Thursday, February 08, 2007

Economist on Jobs: Self-serving, but right

The Economist has published its response to Steve Job's call for an end to DRM. They're convinced:

Having seen which way the wind is blowing, Mr Jobs now wants to be seen not as DRM’s defender, but as a consumer champion who helped in its downfall. Wouldn’t it lead to a surge in piracy? No, because most music is still sold unprotected on CDs, people wishing to steal music already can do so. Indeed, scrapping DRM would probably increase online-music sales by reducing confusion and incompatibility. With the leading online store, Apple would benefit most. Mr Jobs’s argument, in short, is transparently self-serving. It also happens to be right.

Of course, it won't be as simple convincing the labels.

Indeed, Warners have already sniffed and turned their back. Breaking into the company's announcement of disappointing results, Edgar Bronfman insisted on business as usual:
"We advocate the continued use of DRM," Bronfman said, adding that music deserves the same anti-piracy protections as software, TV broadcasts, video games and other forms of intellectual property.

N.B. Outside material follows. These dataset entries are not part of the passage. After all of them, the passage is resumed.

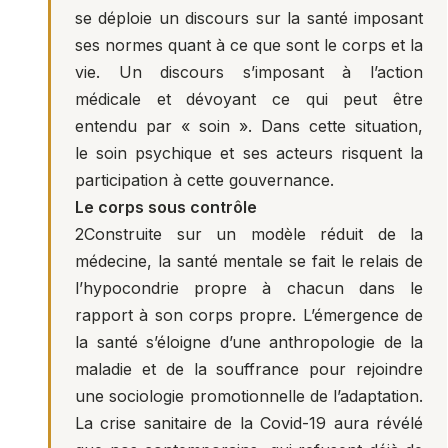
se déploie un discours sur la santé imposant
ses normes quant à ce que sont le corps et la
vie. Un discours s’imposant à l’action
médicale et dévoyant ce qui peut être
entendu par « soin ». Dans cette situation,
le soin psychique et ses acteurs risquent la
participation à cette gouvernance.
Le corps sous contrôle
2
Construite sur un modèle réduit de la
médecine, la santé mentale se fait le relais de
l’hypocondrie propre à chacun dans le
rapport à son corps propre. L’émergence de
la santé s’éloigne d’une anthropologie de la
maladie et de la souffrance pour rejoindre
une sociologie promotionnelle de l’adaptation.
La crise sanitaire de la Covid-19 aura révélé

"We will not abandon DRM nor services that are successfully implementing DRM for both content and consumers," he said.

But Edgar, as you well know, TV broadcasts don't have DRM on them - at least, not analogue and much digital terrestrial are broadcast in the clear. And yet ITV isn't going bust, is it? Likewise, many other forms of intellectual property are DRM free - books, newspapers, posters - even CDs and cassingles.
"The issue is obscured by asserting the DRM and interoperability is the same thing," Bronfman said. "They are not. To suggest that they cannot coexist is simply incorrect."

To an extent, you're right, Bronfman - asserting DRM and interoperability "is the same thing" is wrong, because, erm, they're not. And, of course you're right, DRM and interoperability can coexist - they do right now.

For example, an iTunes music store track has DRM; an eMusic track is interoperable.

But, assuming you're not a big fat liar, Edgar, you must be totally ignorant if you believe that it's possible for an individual file to both contain DRM and be interoperable. Because, to guarantee the file can be played on any equipment, its DRM would have to be opensource. And if it was open to all, it wouldn't be any good as DRM, would it?